Exercise aim
Edit the part of the records below that opens with the line containing "conexões e a" and closes with the line containing "Roberto Lima": replace "material" with "conteúdo", keep everything else unchanged, and return only those lines.

Records to use
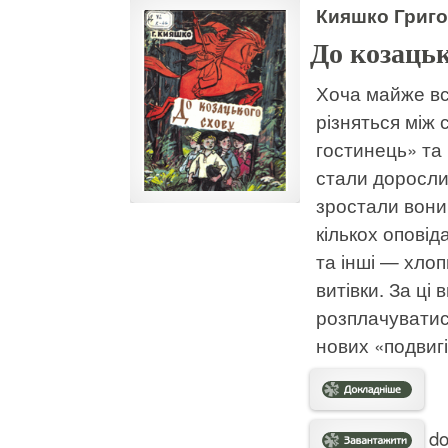
Кияшко Григо
До козацьк
Хоча майже вс
різняться між
гостинець» та
стали доросли
зростали вони 
кількох оповід
та інші — хлопц
витівки. За ці 
розплачуватис
нових «подвигі
do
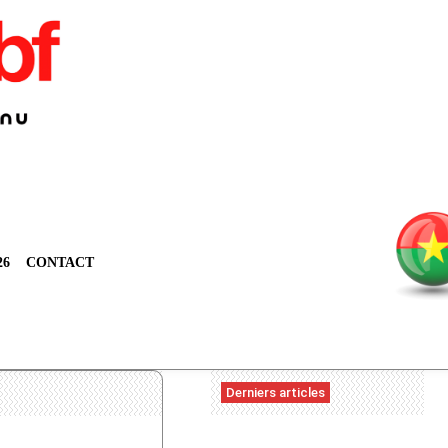
26
CONTACT
Derniers articles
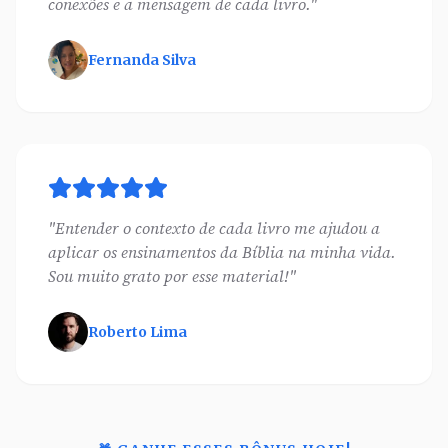
conexões e a mensagem de cada livro."
Fernanda Silva
"Entender o contexto de cada livro me ajudou a
aplicar os ensinamentos da Bíblia na minha vida.
Sou muito grato por esse material!"
Roberto Lima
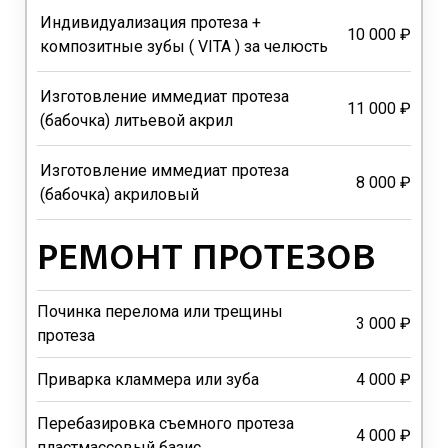
Индивидуализация протеза +
10 000 ₽
композитные зубы ( VITA ) за челюсть
Изготовление иммедиат протеза
11 000 ₽
(бабочка) литьевой акрил
Изготовление иммедиат протеза
8 000 ₽
(бабочка) акриловый
РЕМОНТ ПРОТЕЗОВ
Починка перелома или трещины
3 000 ₽
протеза
Приварка кламмера или зуба
4 000 ₽
Перебазировка съемного протеза
4 000 ₽
пластмассовый базис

Solution to the problem
conexões e a mensagem de cada livro."
Fernanda Silva
"Entender o contexto de cada livro me ajudou a
aplicar os ensinamentos da Bíblia na minha vida.
Sou muito grato por esse conteúdo!"
Roberto Lima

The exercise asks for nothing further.